### [WHAT TO DO]
Pictures aside, repeat every entry exactly.
___ DATASET ENTRIES
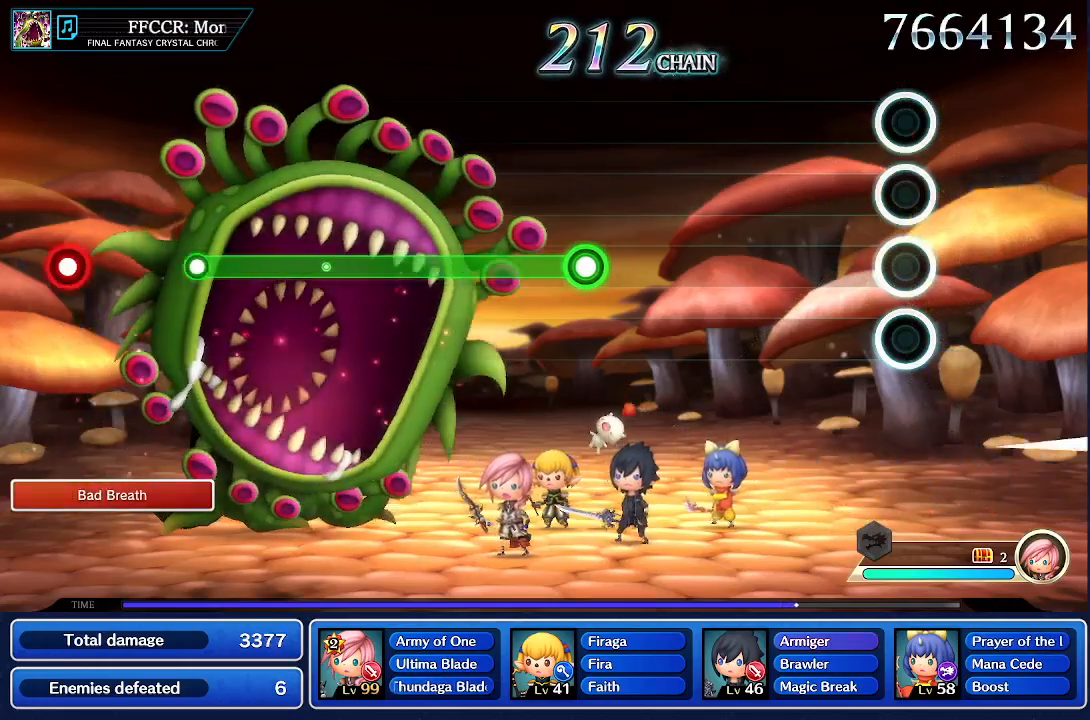
{"buttons": [], "left_stick": "center", "right_stick": "center", "events": []}
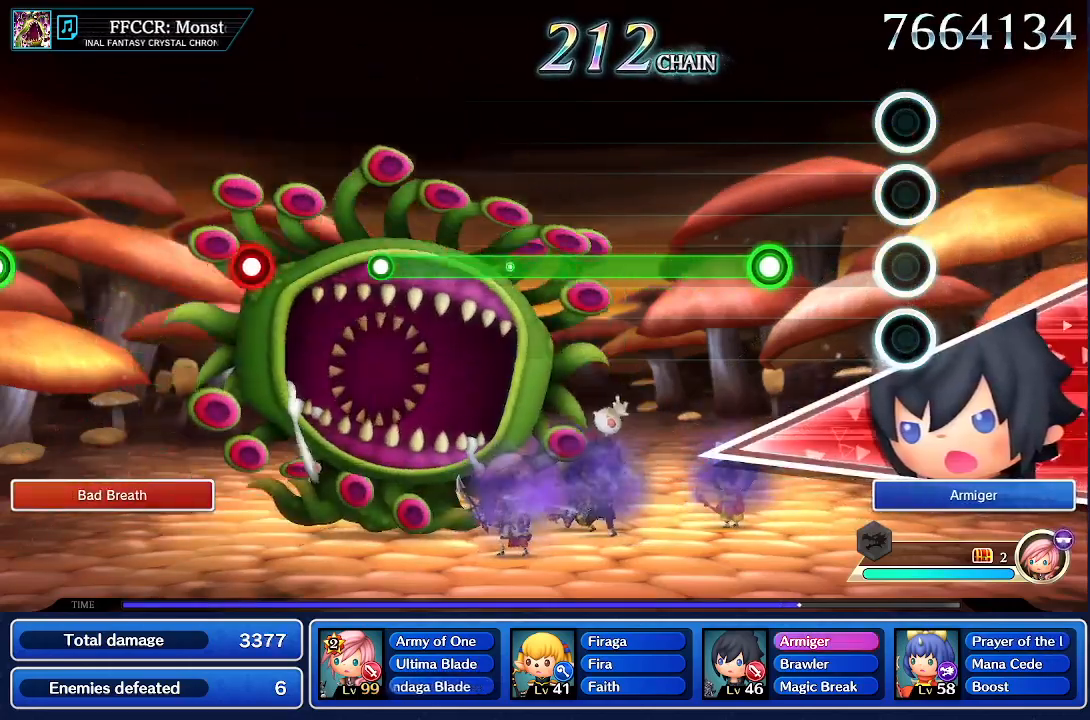
{"buttons": ["R1"], "left_stick": "center", "right_stick": "center", "events": [[400, "R1", "down"]]}
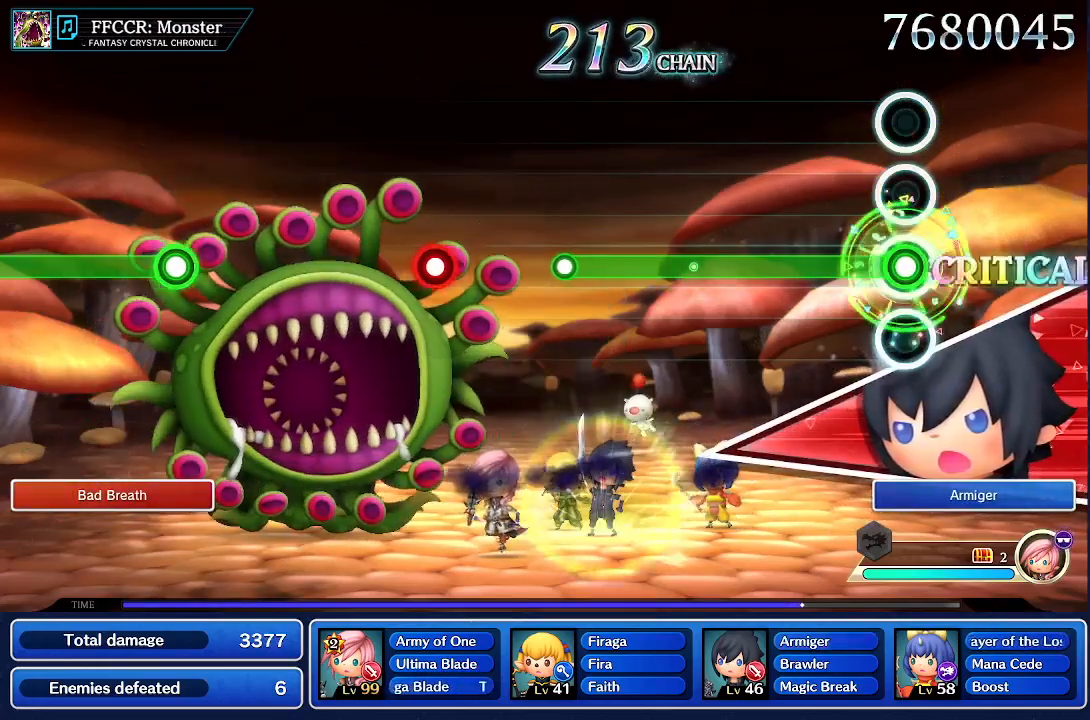
{"buttons": ["R1"], "left_stick": "center", "right_stick": "center", "events": []}
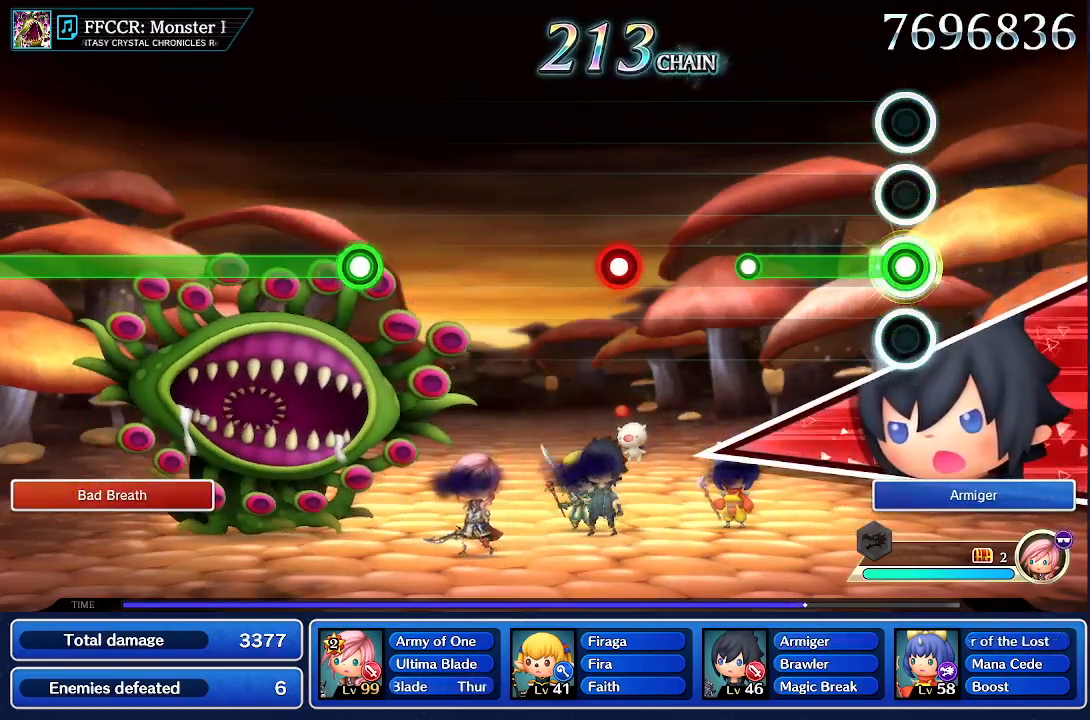
{"buttons": [], "left_stick": "center", "right_stick": "center", "events": [[500, "R1", "up"]]}
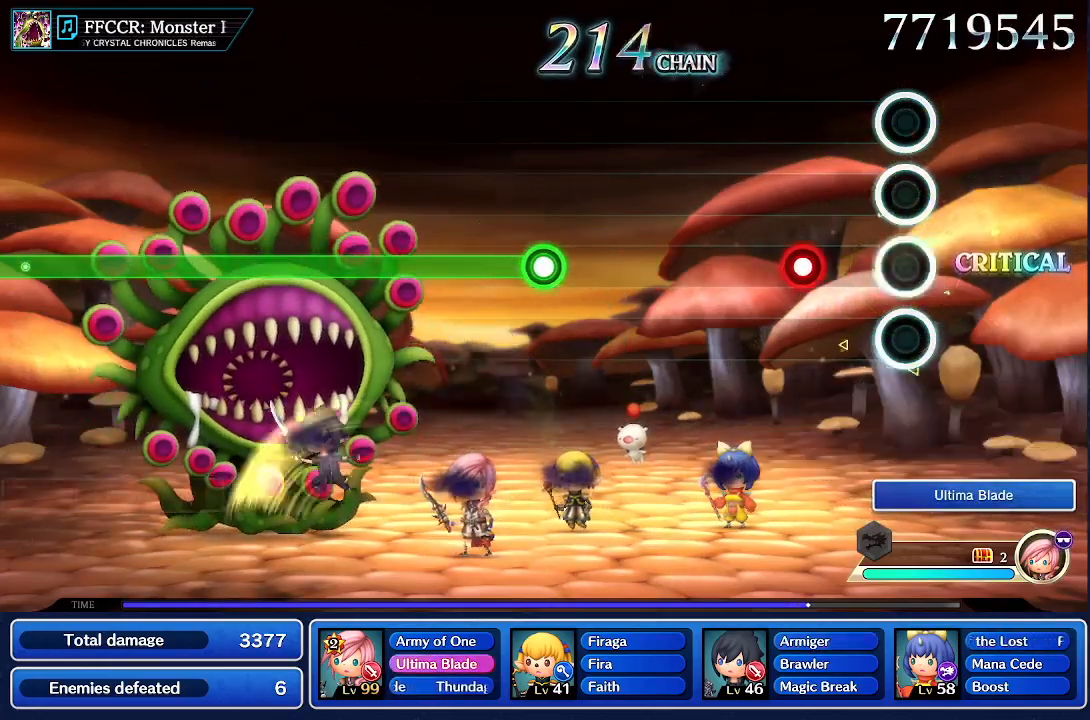
{"buttons": ["CROSS"], "left_stick": "center", "right_stick": "center", "events": [[333, "CROSS", "down"]]}
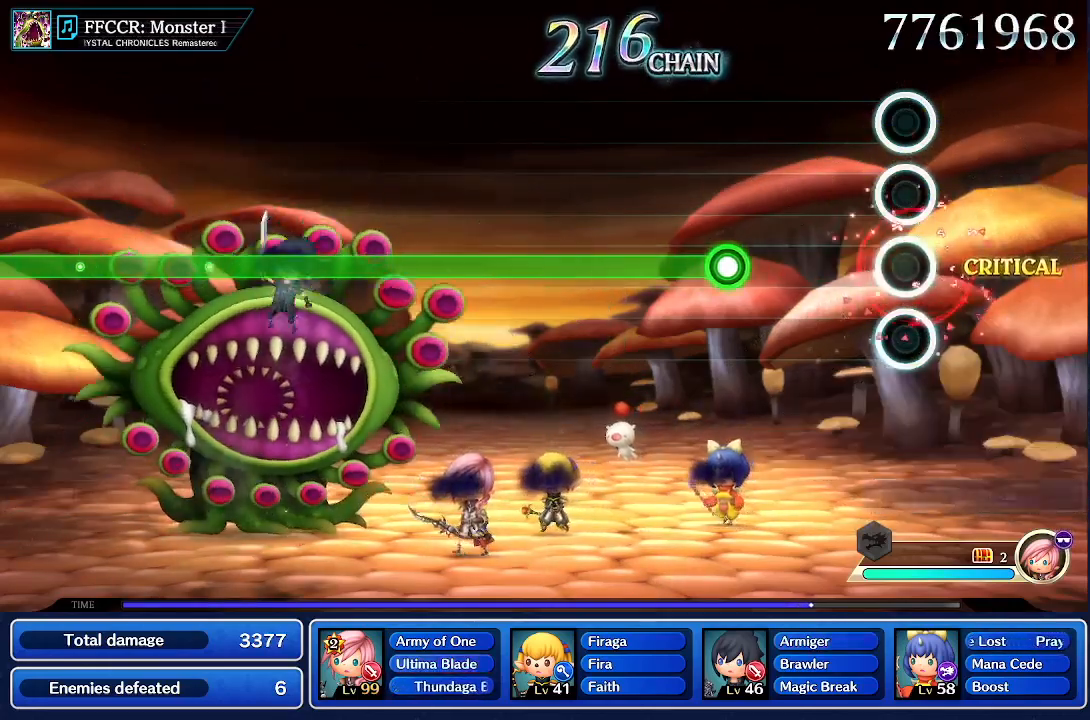
{"buttons": ["R1"], "left_stick": "center", "right_stick": "center", "events": [[17, "CROSS", "up"], [500, "R1", "down"]]}
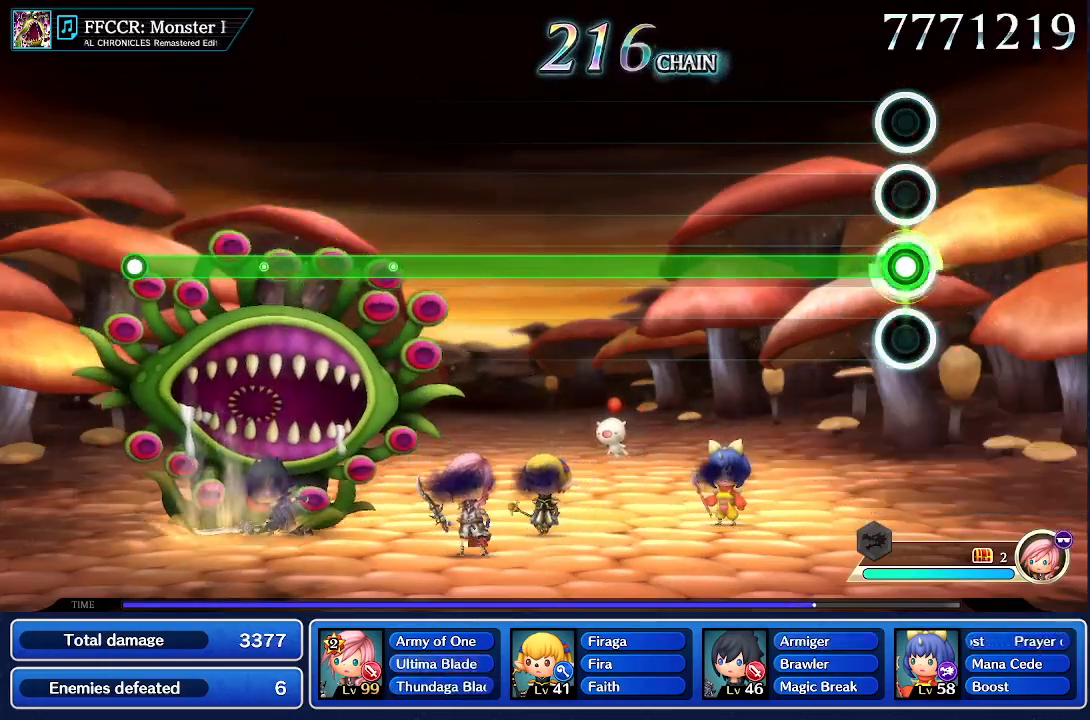
{"buttons": ["R1"], "left_stick": "center", "right_stick": "center", "events": []}
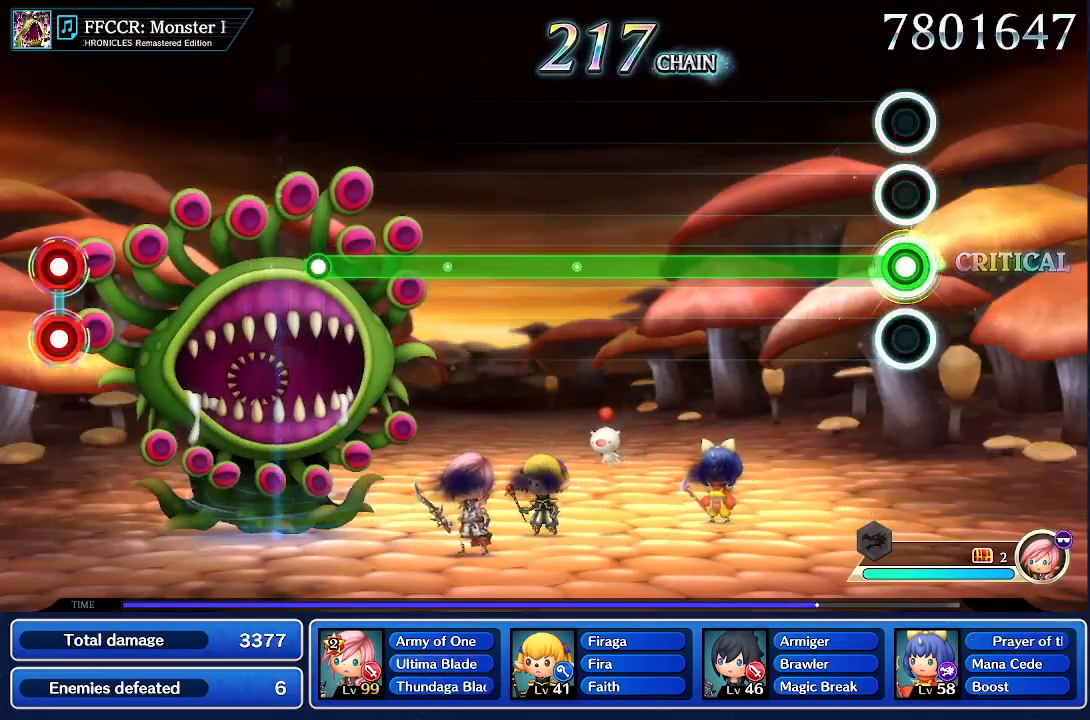
{"buttons": ["R1"], "left_stick": "center", "right_stick": "center", "events": []}
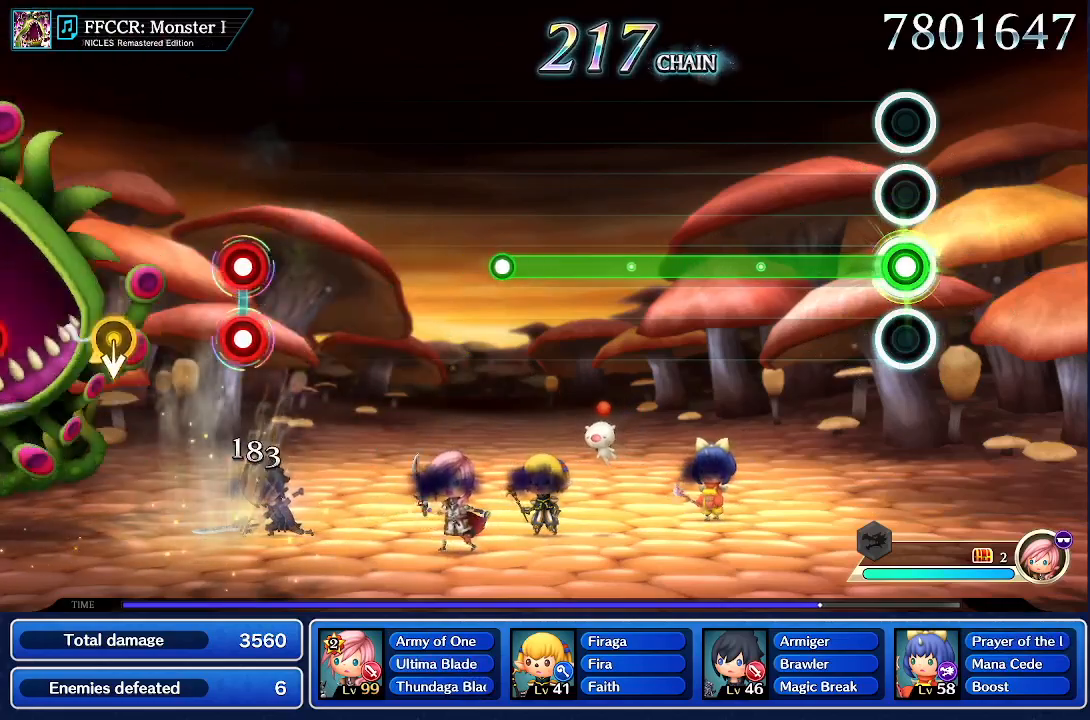
{"buttons": ["R1"], "left_stick": "center", "right_stick": "center", "events": []}
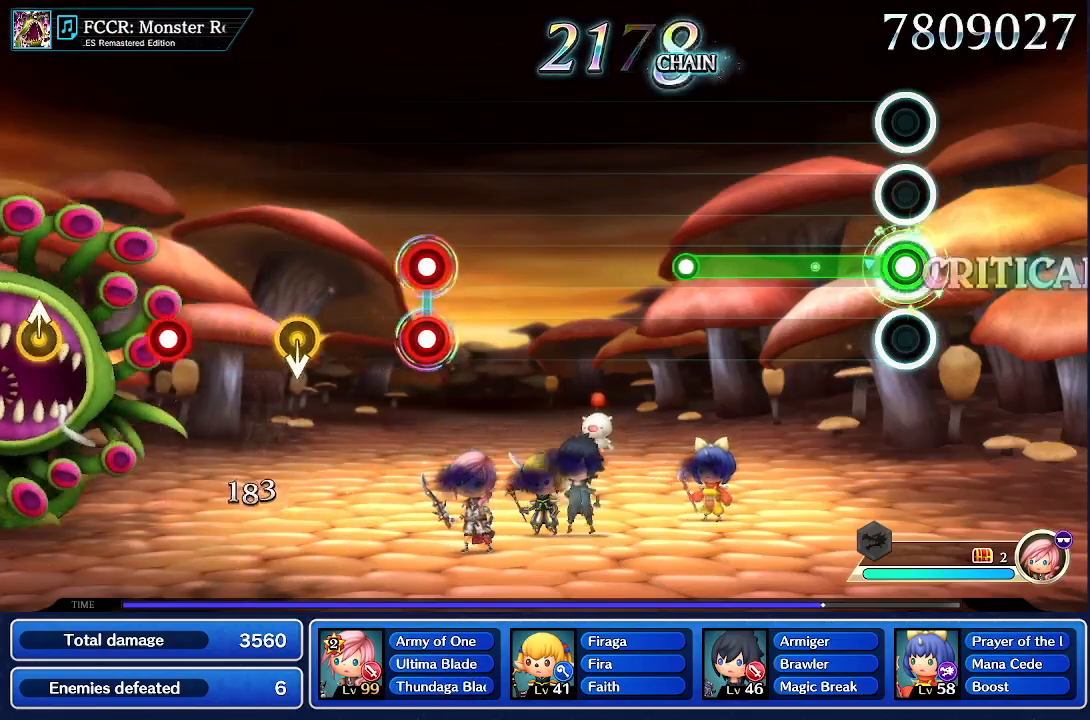
{"buttons": ["R1"], "left_stick": "center", "right_stick": "center", "events": []}
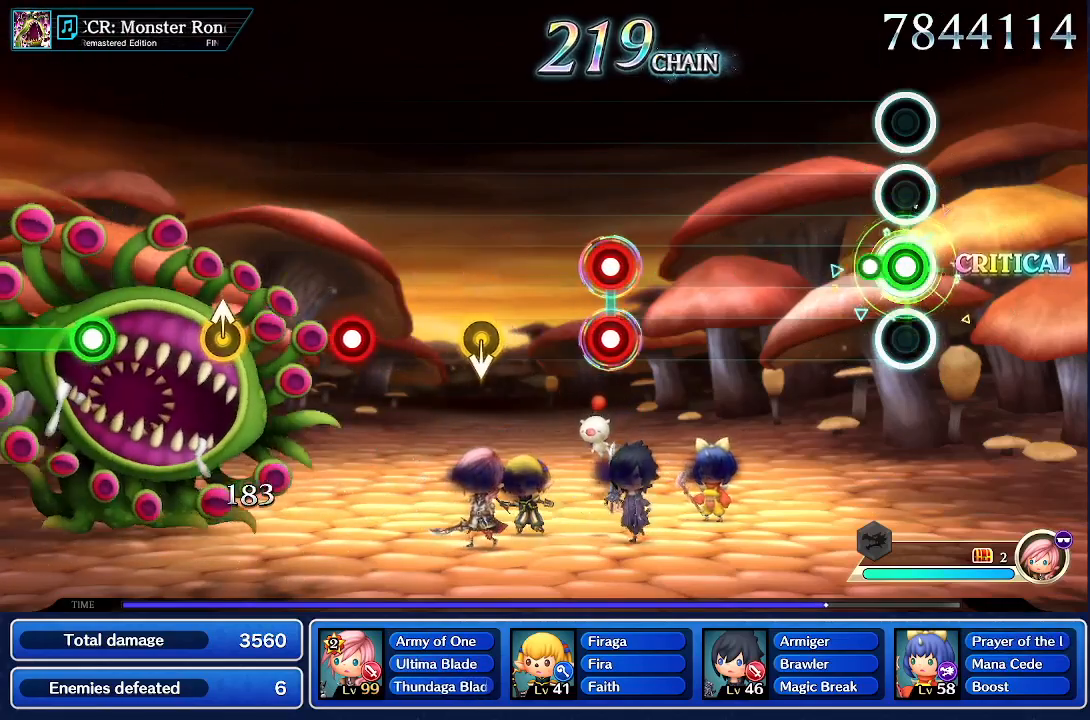
{"buttons": [], "left_stick": "center", "right_stick": "center", "events": [[167, "R1", "up"]]}
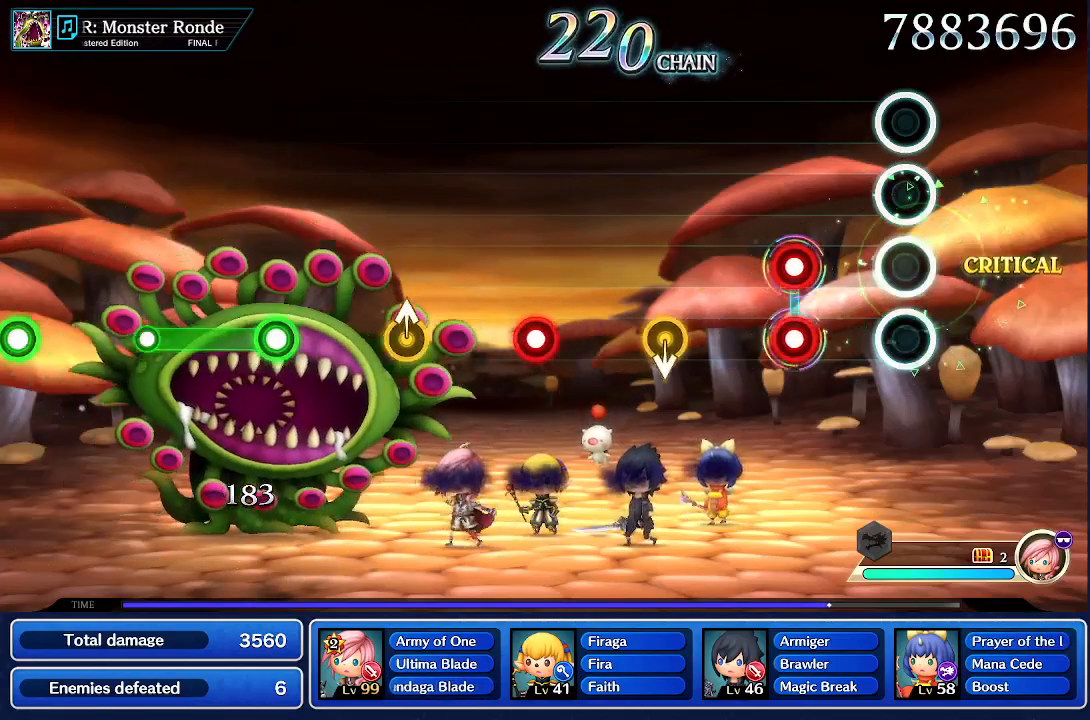
{"buttons": ["L1", "R1"], "left_stick": "center", "right_stick": "center", "events": [[383, "L1", "down"], [400, "R1", "down"]]}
______
### [ANSWER TO THE PROBLEM]
{"buttons": [], "left_stick": "center", "right_stick": "center", "events": []}
{"buttons": ["R1"], "left_stick": "center", "right_stick": "center", "events": [[400, "R1", "down"]]}
{"buttons": ["R1"], "left_stick": "center", "right_stick": "center", "events": []}
{"buttons": [], "left_stick": "center", "right_stick": "center", "events": [[500, "R1", "up"]]}
{"buttons": ["CROSS"], "left_stick": "center", "right_stick": "center", "events": [[333, "CROSS", "down"]]}
{"buttons": ["R1"], "left_stick": "center", "right_stick": "center", "events": [[17, "CROSS", "up"], [500, "R1", "down"]]}
{"buttons": ["R1"], "left_stick": "center", "right_stick": "center", "events": []}
{"buttons": ["R1"], "left_stick": "center", "right_stick": "center", "events": []}
{"buttons": ["R1"], "left_stick": "center", "right_stick": "center", "events": []}
{"buttons": ["R1"], "left_stick": "center", "right_stick": "center", "events": []}
{"buttons": [], "left_stick": "center", "right_stick": "center", "events": [[167, "R1", "up"]]}
{"buttons": ["L1", "R1"], "left_stick": "center", "right_stick": "center", "events": [[383, "L1", "down"], [400, "R1", "down"]]}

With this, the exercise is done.